▶ [Request A]:
Edit the passage on prepositions from "Finally, a word" to "in the past.", changing "opaque" to "translucent", and give back that edited part.

▶ [Document excerpt]:
━━━━━━

While I grant a certain logic and safety to that interpretation, I think the example of the Star of Bethlehem suggests that there may be other times and seasons the stars measure.

The difference between this and astrology is a matter of scale; if the stars measure out seasons of man in an other-than-calendrical sense, it is in a broad, expansive manner more concerned with the works of God with empires and kingdoms, than with whether the stars are smiling upon a Capricorn's efforts to get a good parking space at the mall today.

Much later, the psalmist declares that the heavens declare the glory of God, and that the sun proclaims him, like a bridegroom dressed in white. Yes, this may be metaphorical in the sense that "since the beginning of time, all creation has been filled with the invisible, eternal qualities of God, so that men are left without excuse"; but I think there is a certain logic and reason to believing that there is more to it than that.

Brucker said...

I have heard that there is a Hebrew zodiac, and it tells a story that starts with a virgin and ends with a triumphant lion. Interesting thought, there...

Brucker said...

Finally, a word or two about prepositions

Someone once protested to me concerning this passage that the fact God placed lights "in the firmament" suggests that the Bible is making a scientific claim that the sun, moon, stars and planets are all little lights physically stuck into the "firmament", which to him was clearly a solid, opaque bowl-shaped object. It's probably something he assumed the Bible must be saying since it's clear that some people have viewed the cosmos that way in the past.

My view on this is that there is an inherent difficulty in translating prepositions, and I think it's something that has to be taken into account throughout not only the Bible, but in all literature (occasionally even in non-translated works!)

In this particular case, even if we assume that the firmament is a solid object in the sky, we don't have to take this concept of being "in the firmament" as a literal phrase meaning that certain objects are physically lodged within it. Think of the firmament (whatever it may be) as a skylight. A skylight is a physically solid object that is above ones head that serves to keep out the water that is above you (rain). But if you were in a room with a skylight, and you saw the sun through it, you'd be perfectly justified in saying, "The sun is in the skylight."

In a more general sense, the fact that the actual nature of the "firmament" is not known gives a lot of leeway in possible meaning. At my work, most people have cubicles with desks in them, and the desks are complicated compound structures that have many places within them for storage (like this?). A particular curiosity preposition-wise is the overhead bins in the cubicles. Since the word "desk" refers to both the apparatus as a whole and particularly to the surface on which a person would place a coffee cup or a document for reading or editing, if you put a book in the overhead bin, you could say that it was over the desk or in the desk, depending on what seemed right to you. Something "over the desk" could be in the overhead storage, sitting on the writing surface, hanging from the ceiling, resting on the floor near the desk while taller than the writing surface, or resting on an object that itself was over the desk. If the thing in question were an abstract concept, it could be over the desk without having an actual physical location, such as "a sense of gloom".

I could probably say much, much more, but I think you get the point. As hard as it is to nail down a meaning for an untranslated preposition, when one is translating from a foreign language, things can get really shady. Skeptics shouldn't hang an objection solely on the nuance of a single preposition (not that I've seen the SAB do this yet, and hopefully I will not), nor in my opinion should a believer hang a doctrine on the same.

━━━━━━

▶ [Request B]:
Print the dataset entries below line for line, leaving out the pictures.

Dataset entries
━━━━━━

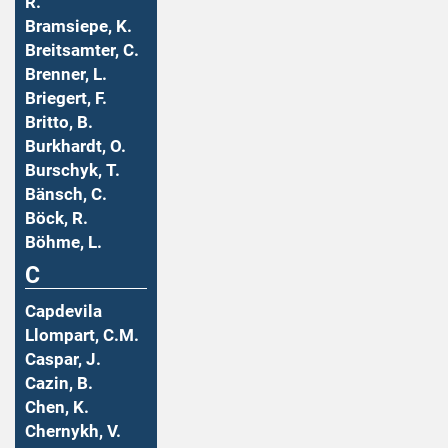
R.
Bramsiepe, K.
Breitsamter, C.
Brenner, L.
Briegert, F.
Britto, B.
Burkhardt, O.
Burschyk, T.
Bänsch, C.
Böck, R.
Böhme, L.
C
Capdevila
Llompart, C.M.
Caspar, J.
Cazin, B.
Chen, K.
Chernykh, V.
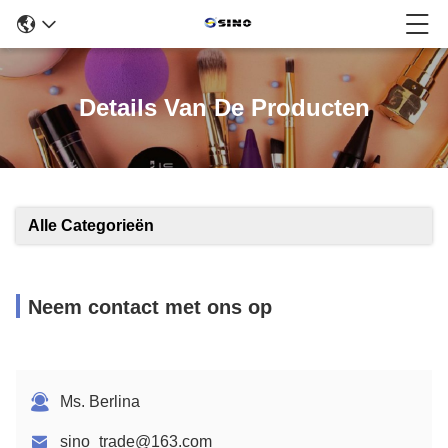
Details Van De Producten
Alle Categorieën
Neem contact met ons op
Ms. Berlina
sino_trade@163.com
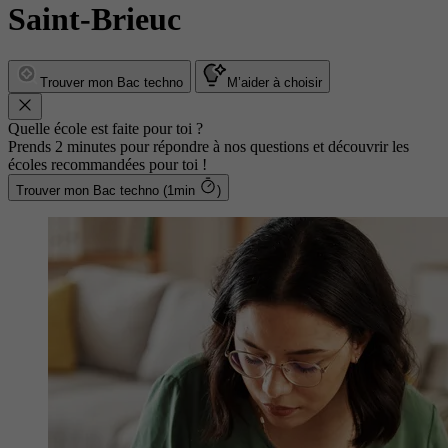
Saint-Brieuc
Trouver mon Bac techno
M’aider à choisir
Quelle école est faite pour toi ?
Prends 2 minutes pour répondre à nos questions et découvrir les
écoles recommandées pour toi !
Trouver mon Bac techno (1min
)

━━━━━━

▶ [Task result A]:
Finally, a word or two about prepositions

Someone once protested to me concerning this passage that the fact God placed lights "in the firmament" suggests that the Bible is making a scientific claim that the sun, moon, stars and planets are all little lights physically stuck into the "firmament", which to him was clearly a solid, translucent bowl-shaped object. It's probably something he assumed the Bible must be saying since it's clear that some people have viewed the cosmos that way in the past.

▶ [Task result B]:
R.
Bramsiepe, K.
Breitsamter, C.
Brenner, L.
Briegert, F.
Britto, B.
Burkhardt, O.
Burschyk, T.
Bänsch, C.
Böck, R.
Böhme, L.
C
Capdevila
Llompart, C.M.
Caspar, J.
Cazin, B.
Chen, K.
Chernykh, V.
Details Van De Producten
Alle Categorieën
Neem contact met ons op
Ms. Berlina
sino_trade@163.com
Saint-Brieuc
Trouver mon Bac techno
M’aider à choisir
Quelle école est faite pour toi ?
Prends 2 minutes pour répondre à nos questions et découvrir les
écoles recommandées pour toi !
Trouver mon Bac techno (1min
)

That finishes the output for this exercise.